Which is where you come in ACF. It sounds like Jack could use somebody in his corner and point out that, while it’s good that things are happy most of the time, when they’re not, it’s really not. He could use someone he could talk to, someone who can tell him when his problems are legit and be willing to listen to him when he needs to vent.
And, importantly, someone who’s willing to tell him when his girlfriend is being an a
hole to him and that it’s ok to be upset when someone treats him this way.
Now I’m not saying that you need to be pushing Jack to dump Jill. Mostly because it probably wouldn’t work; there’s no better way to get two teenagers to stick together like lovesick barnacles than to try to pull them apart.

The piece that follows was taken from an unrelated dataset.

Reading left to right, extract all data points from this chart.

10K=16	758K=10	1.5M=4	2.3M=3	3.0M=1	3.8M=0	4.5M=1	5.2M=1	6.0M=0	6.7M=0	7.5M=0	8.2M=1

But also because, honestly, this tends to be a self-correcting problem; the relationships you have in your teen years are like a Zack Snyder film: exciting on the surface, full of sturm and drang and fall apart if you even look at it cross-eyed. But that doesn’t mean that it can’t be painful, or that it can’t create a precedent for the future.
So the best thing you can do is be both a sounding board and a reality check for Jack. Let him know when his complaints are real and when the way that Jill treats him is bad. Back him up when he feels ready to confront her and be his support when he wavers. And when it seems like she’s manipulating him, be the guy to call it out so he can stand firm.
And if he starts to have doubts about things with Jill… well, you can be there to give him your two cents about it all.
Be his friend, ACF, because that’s what he’s going to really need down the line.